-- How to complete this task --
Of all the entries below, retype only the lines from the one with "761 30 4416" through the one with "56 124 2856", exactly as they appear.

-- Information provided --
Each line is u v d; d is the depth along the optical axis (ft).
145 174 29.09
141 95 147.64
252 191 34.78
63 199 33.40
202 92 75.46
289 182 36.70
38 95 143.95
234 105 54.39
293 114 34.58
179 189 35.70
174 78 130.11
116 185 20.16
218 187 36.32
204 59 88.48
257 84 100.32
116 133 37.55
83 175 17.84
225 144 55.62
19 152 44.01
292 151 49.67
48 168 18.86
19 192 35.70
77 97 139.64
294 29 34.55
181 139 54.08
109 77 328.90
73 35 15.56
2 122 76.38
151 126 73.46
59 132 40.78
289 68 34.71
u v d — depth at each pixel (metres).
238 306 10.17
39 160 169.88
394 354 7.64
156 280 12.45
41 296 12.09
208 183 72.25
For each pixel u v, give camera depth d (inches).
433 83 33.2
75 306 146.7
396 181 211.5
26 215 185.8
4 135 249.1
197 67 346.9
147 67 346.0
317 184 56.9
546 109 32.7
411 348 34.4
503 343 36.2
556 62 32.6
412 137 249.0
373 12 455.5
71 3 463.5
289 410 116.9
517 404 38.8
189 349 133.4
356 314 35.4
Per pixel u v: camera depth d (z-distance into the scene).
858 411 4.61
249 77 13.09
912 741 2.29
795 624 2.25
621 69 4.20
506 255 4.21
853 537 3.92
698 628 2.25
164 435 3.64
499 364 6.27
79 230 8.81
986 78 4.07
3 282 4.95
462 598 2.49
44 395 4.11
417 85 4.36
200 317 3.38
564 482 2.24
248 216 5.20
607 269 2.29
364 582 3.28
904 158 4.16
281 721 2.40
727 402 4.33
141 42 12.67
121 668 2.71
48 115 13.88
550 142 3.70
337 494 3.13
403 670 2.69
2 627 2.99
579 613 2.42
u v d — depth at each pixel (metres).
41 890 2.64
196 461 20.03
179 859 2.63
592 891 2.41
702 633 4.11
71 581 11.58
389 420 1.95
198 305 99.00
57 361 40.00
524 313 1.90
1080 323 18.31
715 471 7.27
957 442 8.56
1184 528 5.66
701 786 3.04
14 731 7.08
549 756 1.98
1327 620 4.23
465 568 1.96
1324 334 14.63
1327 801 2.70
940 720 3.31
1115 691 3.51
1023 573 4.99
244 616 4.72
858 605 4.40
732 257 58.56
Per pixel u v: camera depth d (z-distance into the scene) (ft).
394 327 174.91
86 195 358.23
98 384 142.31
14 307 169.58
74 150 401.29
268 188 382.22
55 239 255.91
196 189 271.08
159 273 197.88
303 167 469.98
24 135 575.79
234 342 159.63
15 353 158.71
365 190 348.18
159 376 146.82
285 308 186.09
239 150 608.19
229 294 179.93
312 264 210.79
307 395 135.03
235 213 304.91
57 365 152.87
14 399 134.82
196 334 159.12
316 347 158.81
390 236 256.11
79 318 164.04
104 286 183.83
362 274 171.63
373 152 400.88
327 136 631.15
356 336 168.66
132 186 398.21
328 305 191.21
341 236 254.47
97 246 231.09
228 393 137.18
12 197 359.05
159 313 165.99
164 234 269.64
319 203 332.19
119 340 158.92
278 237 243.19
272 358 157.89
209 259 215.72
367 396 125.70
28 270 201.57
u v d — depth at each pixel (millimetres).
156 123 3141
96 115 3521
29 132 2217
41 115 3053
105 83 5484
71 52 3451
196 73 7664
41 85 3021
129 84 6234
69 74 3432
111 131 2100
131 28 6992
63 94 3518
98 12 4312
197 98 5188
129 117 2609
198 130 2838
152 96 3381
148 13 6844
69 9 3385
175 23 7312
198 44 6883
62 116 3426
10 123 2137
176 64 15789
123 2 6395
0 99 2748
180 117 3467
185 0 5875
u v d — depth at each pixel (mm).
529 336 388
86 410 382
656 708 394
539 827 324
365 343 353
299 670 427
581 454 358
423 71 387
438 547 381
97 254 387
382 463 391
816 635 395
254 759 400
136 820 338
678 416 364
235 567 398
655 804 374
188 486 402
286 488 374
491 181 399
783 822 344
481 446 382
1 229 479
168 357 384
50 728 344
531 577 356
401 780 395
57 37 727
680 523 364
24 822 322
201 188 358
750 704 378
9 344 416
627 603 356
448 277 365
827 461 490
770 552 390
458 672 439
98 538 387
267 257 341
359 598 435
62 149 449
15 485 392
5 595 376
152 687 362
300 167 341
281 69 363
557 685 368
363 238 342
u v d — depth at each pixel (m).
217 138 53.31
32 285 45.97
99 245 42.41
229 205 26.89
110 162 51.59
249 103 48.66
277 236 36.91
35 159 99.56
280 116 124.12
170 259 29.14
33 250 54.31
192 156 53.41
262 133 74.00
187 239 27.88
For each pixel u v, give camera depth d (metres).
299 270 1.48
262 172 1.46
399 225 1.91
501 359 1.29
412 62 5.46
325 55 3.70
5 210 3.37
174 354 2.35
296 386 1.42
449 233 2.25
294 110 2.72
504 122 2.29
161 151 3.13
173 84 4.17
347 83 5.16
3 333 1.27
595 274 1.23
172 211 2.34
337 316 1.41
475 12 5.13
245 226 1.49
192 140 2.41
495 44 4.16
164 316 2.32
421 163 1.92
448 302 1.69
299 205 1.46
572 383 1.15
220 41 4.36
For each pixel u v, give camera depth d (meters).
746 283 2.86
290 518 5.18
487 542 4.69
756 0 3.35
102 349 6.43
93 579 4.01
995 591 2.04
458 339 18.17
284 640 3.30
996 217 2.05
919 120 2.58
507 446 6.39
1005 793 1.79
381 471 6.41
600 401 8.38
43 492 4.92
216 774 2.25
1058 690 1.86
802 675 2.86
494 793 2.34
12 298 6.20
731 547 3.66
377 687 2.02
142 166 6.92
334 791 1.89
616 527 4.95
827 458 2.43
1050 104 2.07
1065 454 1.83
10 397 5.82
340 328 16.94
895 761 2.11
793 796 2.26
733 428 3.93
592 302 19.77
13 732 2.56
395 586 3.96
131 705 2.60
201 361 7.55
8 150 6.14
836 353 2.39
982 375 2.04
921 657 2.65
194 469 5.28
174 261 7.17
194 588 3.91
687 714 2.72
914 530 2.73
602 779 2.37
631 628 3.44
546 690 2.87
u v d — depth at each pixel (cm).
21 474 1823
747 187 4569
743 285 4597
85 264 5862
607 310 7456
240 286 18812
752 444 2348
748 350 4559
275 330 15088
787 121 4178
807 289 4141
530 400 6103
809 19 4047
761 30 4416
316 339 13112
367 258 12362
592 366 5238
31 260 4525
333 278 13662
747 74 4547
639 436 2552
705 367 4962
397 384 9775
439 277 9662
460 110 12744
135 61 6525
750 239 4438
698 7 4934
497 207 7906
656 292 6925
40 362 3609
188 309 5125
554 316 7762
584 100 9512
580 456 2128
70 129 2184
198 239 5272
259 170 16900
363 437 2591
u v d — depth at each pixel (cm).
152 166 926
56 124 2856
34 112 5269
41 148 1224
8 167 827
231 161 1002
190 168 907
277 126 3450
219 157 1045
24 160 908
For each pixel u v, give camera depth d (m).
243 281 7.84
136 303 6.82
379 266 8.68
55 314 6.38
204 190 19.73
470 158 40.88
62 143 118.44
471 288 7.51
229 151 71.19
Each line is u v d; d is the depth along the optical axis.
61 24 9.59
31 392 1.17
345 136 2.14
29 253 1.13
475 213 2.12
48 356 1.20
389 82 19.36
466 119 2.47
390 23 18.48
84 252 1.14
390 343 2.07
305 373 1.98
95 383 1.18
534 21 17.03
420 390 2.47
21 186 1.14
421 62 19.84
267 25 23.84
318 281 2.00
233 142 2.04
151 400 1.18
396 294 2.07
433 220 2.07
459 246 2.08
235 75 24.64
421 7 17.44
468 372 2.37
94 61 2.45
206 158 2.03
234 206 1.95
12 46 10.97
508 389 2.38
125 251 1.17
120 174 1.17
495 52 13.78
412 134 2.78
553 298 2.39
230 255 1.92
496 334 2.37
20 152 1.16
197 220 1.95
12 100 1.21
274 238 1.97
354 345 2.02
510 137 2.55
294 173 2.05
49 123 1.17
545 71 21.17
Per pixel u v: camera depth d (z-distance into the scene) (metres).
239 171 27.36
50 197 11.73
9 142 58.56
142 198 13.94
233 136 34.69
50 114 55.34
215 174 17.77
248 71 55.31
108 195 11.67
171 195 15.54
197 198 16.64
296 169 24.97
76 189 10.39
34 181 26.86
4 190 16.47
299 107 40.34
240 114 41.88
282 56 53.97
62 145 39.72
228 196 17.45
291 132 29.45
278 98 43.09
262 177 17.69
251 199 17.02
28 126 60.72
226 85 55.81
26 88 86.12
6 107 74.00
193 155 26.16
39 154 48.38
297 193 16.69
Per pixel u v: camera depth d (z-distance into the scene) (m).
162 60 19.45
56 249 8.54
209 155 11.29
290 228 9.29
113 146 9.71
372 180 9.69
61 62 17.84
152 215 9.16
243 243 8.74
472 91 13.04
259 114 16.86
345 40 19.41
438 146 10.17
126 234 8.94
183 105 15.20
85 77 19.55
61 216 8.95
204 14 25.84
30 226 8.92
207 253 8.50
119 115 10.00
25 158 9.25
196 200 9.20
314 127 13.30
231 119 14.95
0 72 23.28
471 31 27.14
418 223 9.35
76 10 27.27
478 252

-- Solved exercise --
761 30 4416
316 339 13112
367 258 12362
592 366 5238
31 260 4525
333 278 13662
747 74 4547
639 436 2552
705 367 4962
397 384 9775
439 277 9662
460 110 12744
135 61 6525
750 239 4438
698 7 4934
497 207 7906
656 292 6925
40 362 3609
188 309 5125
554 316 7762
584 100 9512
580 456 2128
70 129 2184
198 239 5272
259 170 16900
363 437 2591
u v d — depth at each pixel (cm).
152 166 926
56 124 2856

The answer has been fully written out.